One morning, I tried Calm (the company’s website offers lovely, free nature sounds and scenes, perfect for office workers seeking to drown out ambient chatter). The app (access to all sessions, $12.99 a month; $59.99 a year on iOS) has multiday programs such as “Seven Days of Calming Anxiety,” as well as meditations including “Calm Kids,” “Deep Sleep,” “Commuting” and “Emergency Calm.” I tried “Walking Meditation,” during which a female voice asks you to notice how you’re moving and what you’re seeing. The commuting and walking meditations were the only travel meditations in the app. If you’re a beginner and want the blithe cadence of certain yoga teachers, you may enjoy these sessions. If sing-songy voices make you think of the sleep teachings used to brainwash children in “Brave New World,” you may not.
On the plane at Newark I also tested Pause, a simple, low-cost app ($1.99) with a surprising payoff. Unlike other stress-relief apps that try to keep you in the here and now, this one incorporates touch as well as sound. While it isn’t travel-specific, its ease of use makes it a nifty on-the-go solution. You put the tip of your finger on a small blob and slowly move it around the screen of your phone, like pushing a desktop sandbox with a little rake. (The creators of Pause say it uses principles of Tai Chi.) Move your finger and the blob grows while your ears are bathed with birdsong and breaking waves. As passengers jockeyed for overhead bin space, I guided the blob this way and that. Words appeared. “Go anywhere.”
At first, the idea of Pause seemed as silly as a mood ring. But there is something about slowly guiding your hand to the sound of lapping waves that has you radiating calm before you even set foot on a beach. If you want a quick, surreptitious way to refresh your mind without someone instructing you to tune into your breath, this could be the app for you.

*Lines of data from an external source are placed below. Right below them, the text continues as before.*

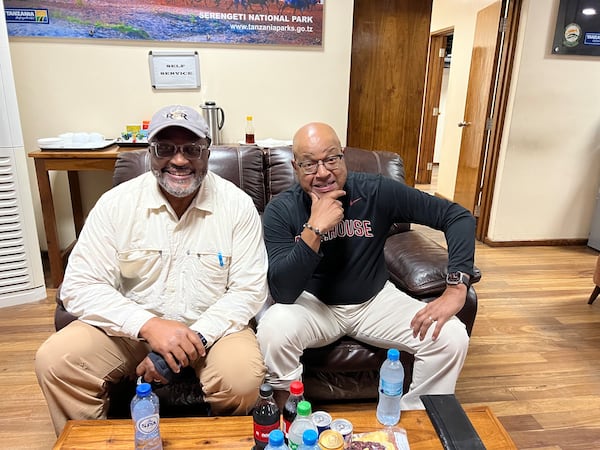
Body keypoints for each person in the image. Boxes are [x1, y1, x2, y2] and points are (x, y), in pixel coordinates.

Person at [35, 105, 268, 435]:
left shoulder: (237, 206)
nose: (179, 160)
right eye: (165, 148)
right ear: (149, 152)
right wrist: (148, 325)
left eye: (191, 149)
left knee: (242, 378)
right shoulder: (117, 204)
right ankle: (93, 443)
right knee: (56, 360)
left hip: (212, 330)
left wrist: (186, 343)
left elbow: (248, 291)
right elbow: (79, 284)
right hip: (130, 331)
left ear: (207, 152)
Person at [256, 122, 476, 409]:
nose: (322, 172)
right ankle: (290, 411)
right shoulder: (280, 210)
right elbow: (283, 291)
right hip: (312, 305)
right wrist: (314, 230)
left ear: (343, 155)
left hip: (375, 301)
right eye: (310, 164)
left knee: (451, 337)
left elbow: (458, 217)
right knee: (273, 327)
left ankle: (421, 419)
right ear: (296, 167)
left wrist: (457, 288)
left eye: (331, 159)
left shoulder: (376, 191)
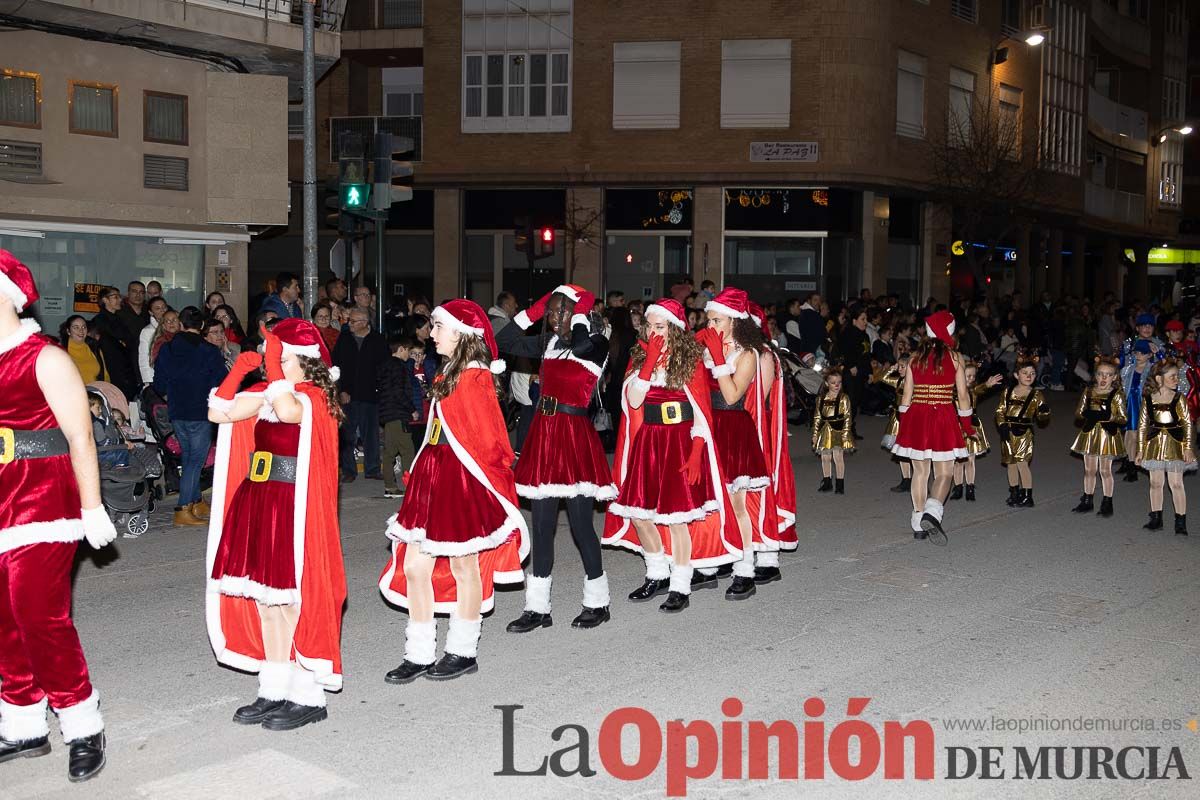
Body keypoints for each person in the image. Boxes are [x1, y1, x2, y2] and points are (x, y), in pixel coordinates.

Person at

Experienced meditators may want to try an oldie but goodie: Buddhify ($4.99 for iOS and $2.99 for Android), which has a rainbow wheel with a question in the center: “What are you doing?” Users can select slices of the wheel with sessions like “Walking in City.” I tapped one that said “Traveling” and up came options like “Connecting with stillness in a busy place” and “A unique meditation for when you’re on a plane.”
The latter is about 10 minutes. A soft male voice asks you to notice the sounds of the plane, and the people within. To help you stay present, the voice suggests that when your thoughts drift to the past, you say to yourself the name of the city from which you’re departing. If your thoughts drag you into the future, you say the city where you’re headed. Simple but effective in gently guiding the mind.
“Did one of the cities feature more often than the other?” the voice asked. “Just that little observation can teach us a lot about where our mind tends to wander, whether to the past or to the future. And the more our mind learns about itself, the stronger it becomes.”